The inflected form "_ni-te_" changed into "_de_" after going through a process of phonetic assimilation. Therefore, the initial consonants "_d-_" of the form "_da_" and that of "_de_" have a common etymological origin. By the way, there are grammarians who claim that "_de-ar-u_" is a single univerbated word (連語). But we can divide it into "_de_" and "_ar-u_" by inserting the particles like "_wa_", "_mo_", "_sae_" etc. between the two, can't we? (i.e., "*X*_ de wa/mo/sae ar-u_").


----------



## SoLaTiDoberman

「Ａ］という英単語が、「Ｂ」というラテン語を語源に持つ、という蘊蓄（教養・素養）と、「Ａ」と「Ｂ」は同じ言葉だからinterchageableに使える、とか、「Ａ］で表現できないが、「Ｂ」を使えば表現できる、という説明の仕方と、

「A」と「Ｂ」は別の単語ですから分けて考える必要があります。「Ｂ」を使って表現することはできますが、「Ａ」を使って表現することはできません。また「Ｂ」を使って作文すると、ニュアンスが変わります。  という説明の違いではないでしょうか。

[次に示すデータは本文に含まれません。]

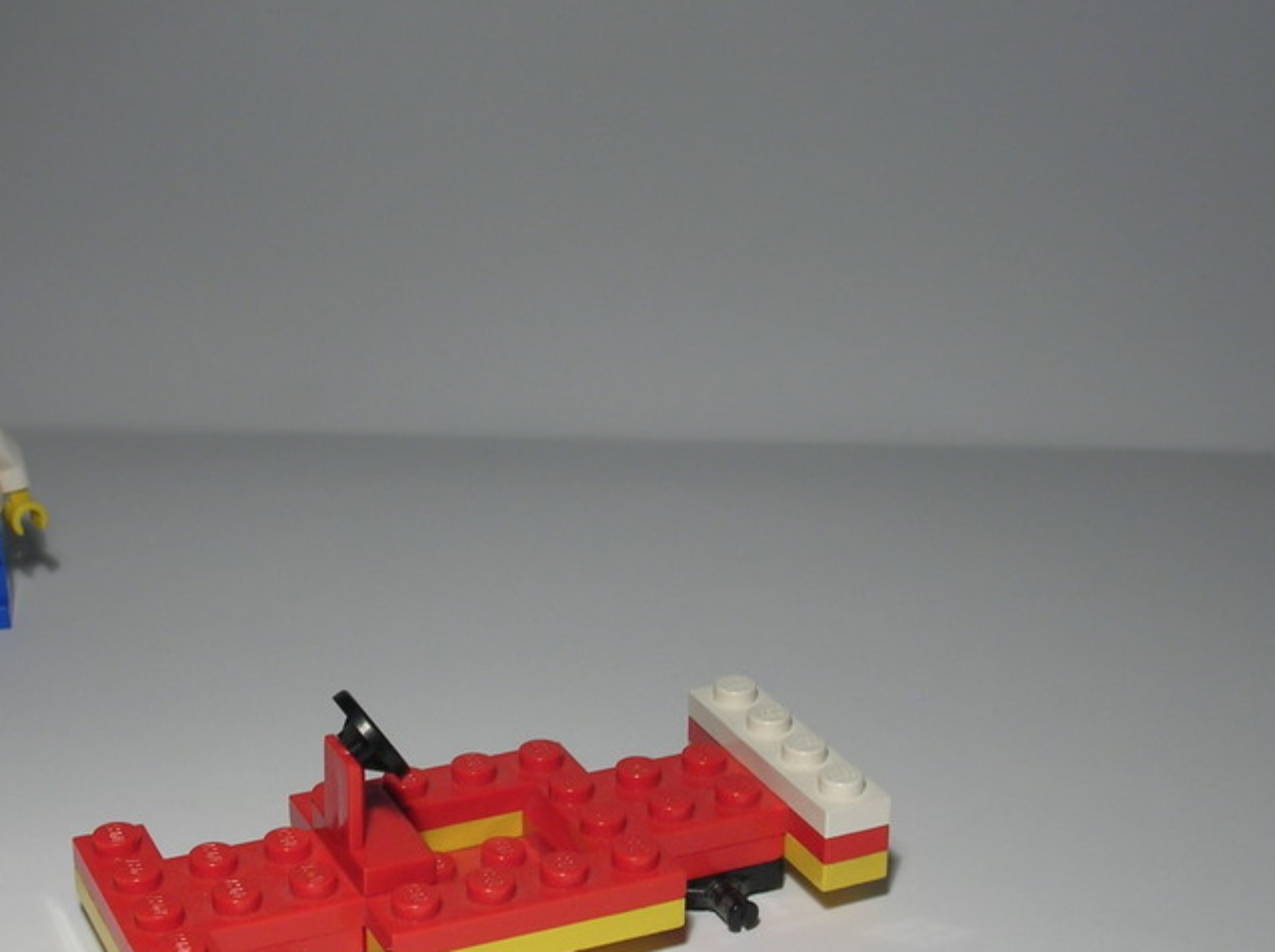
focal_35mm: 65
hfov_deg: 29.8
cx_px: 550
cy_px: 619
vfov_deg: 22.5
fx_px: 2391
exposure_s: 1/16.7
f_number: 5.4
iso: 50
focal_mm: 7.7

「にてあり」と「であり」を入れ替えて作文したりはしないと思いますし、「にてあり」と「であり」ならまだしも、「であり（orにてあり）」と「だ」は同じ単語（？）です、という説明は、初心者の日本語学習者にはとても分かりにくい話だと、（私が勝手に）思っただけです。

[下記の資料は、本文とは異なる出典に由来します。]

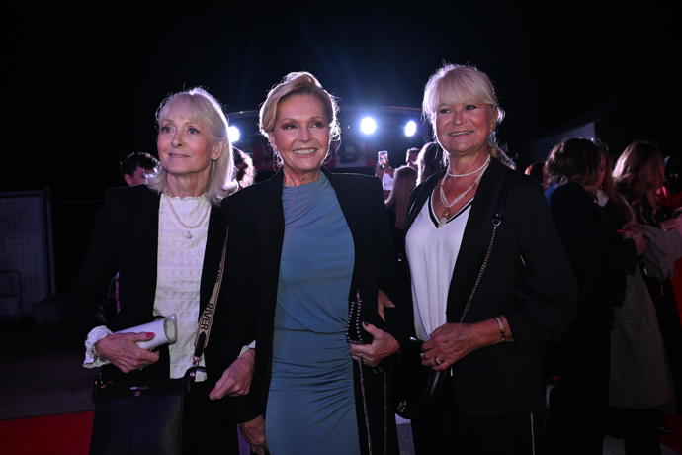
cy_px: 228
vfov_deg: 41.7
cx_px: 341
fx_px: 597
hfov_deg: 59.5
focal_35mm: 32
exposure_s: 1/160
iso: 2500
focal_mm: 31.5
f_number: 5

たとえば、couldをつかって「出来なかった」という可能の過去形の表現ができますか？という質問にたいして、
「できません。（ただし could をwas/were able toに変えればできます。）」という回答と、
「できます。was/were able toで表現できます」という回答の違いであり、最終的に内容は同じだが視点が違うだけだと思いました。

いずれにしても私自身は無教養なので、「である」と「だ」は（「あり、おり、はべり、いまそかり」がそれぞれ別物であるように）、それぞれ独立した、全く別の単語であると認識しておりました。ごめんなさい。


----------